BFS--the No. 8 company on last year's ProSales 100--prefers to measure its financial strength through Adjusted EBITDA. It does that by taking EBITDA (earnings before interest, taxes, depreciation, and amortization) and then also removes a variety of non-cash or non-recurring charges, including asset impairments, facility closure costs, severance, recapitalization costs, and stock compensation expenses. By that measure, the company's Adjusted EBITDA loss deepened to $15.3 million from a year-earlier $12.5 million.

Accounts receivable days decreased to 36.1 for the current quarter from 42.1 days last year, reported Chad Crow, BFS' senior vice president and chief financial officer. Inventory turns improved to 9.1 from 7.7. The operating cash flow was a negative $26.9 million, but Crow noted that the company received a $33.8 million income tax refund in April.

Lumber and lumber sheet goods accounted for $44.4 million of the first quarter's sales, or 27.5% of total revenue. Sales of windows and doors brought in another $36.9 million, or 22.9% of total sales, while prefabricated components sales totaled $32 million (19.8% of total) and millwork added $17.8 million to company coffers (11% of total sales). Other building products and services accounted for $30.3 million in sales, or 18.8% of the total.

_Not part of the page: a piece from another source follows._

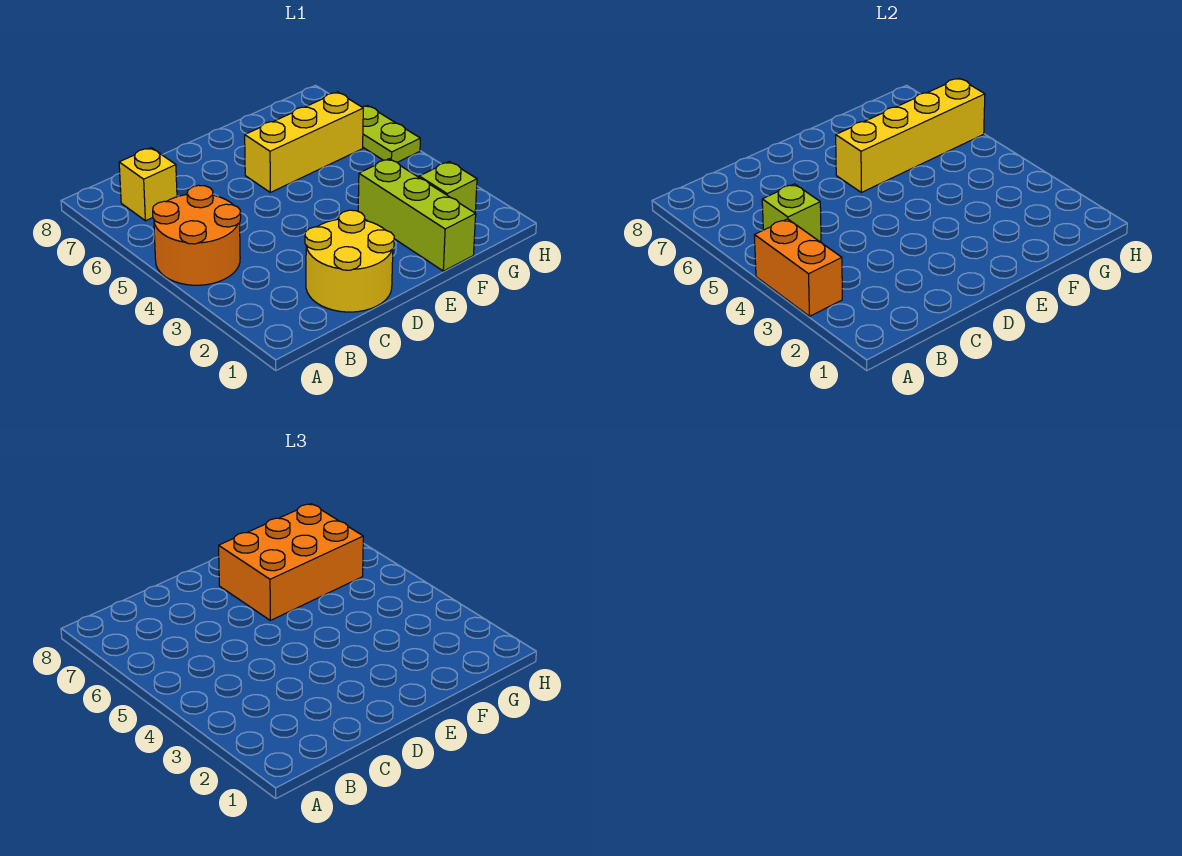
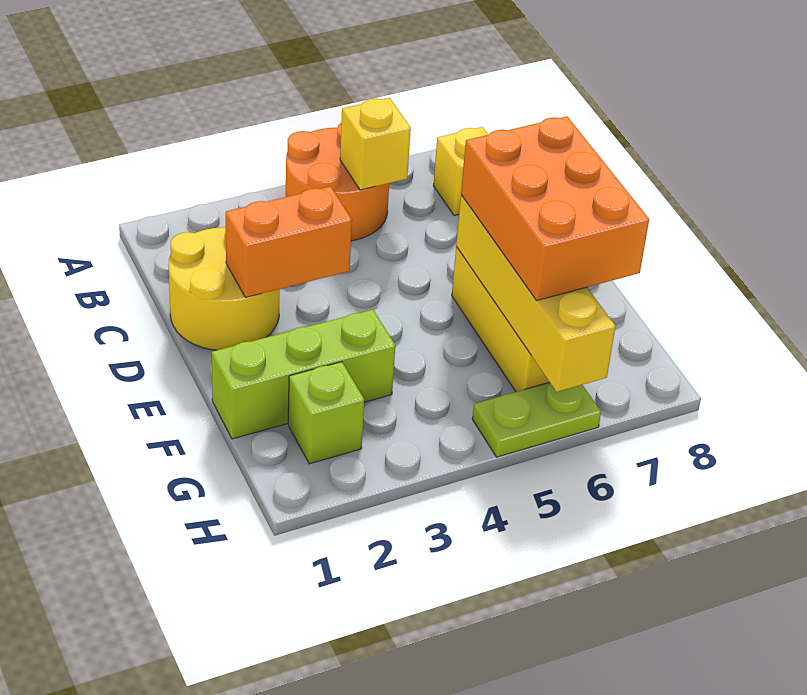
orange 1x2 brick [754,219,842,316] -> orange 1x2 brick moved to [226,186,352,297]
lime 1x1 brick [762,184,821,242] -> yellow 1x1 brick [340,98,411,190]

Sherman noted that housing starts in the first quarter may be improving, but the number of homes in the construction pipeline continues to decrease.

"Although housing starts have somewhat stabilized, we continue to experience intense pricing pressure from competition, and rapidly rising commodity prices will continue to present challenges in the second quarter," Sherman continued. "We also do not yet know the future impact on our sales, if any, that may result from the upcoming expiration of the federal tax credit for first-time homebuyers. However, while industry conditions remain difficult, our improved liquidity position, coupled with our $33.8 million federal income tax refund received in April, currently has us well positioned to take advantage of a housing recovery."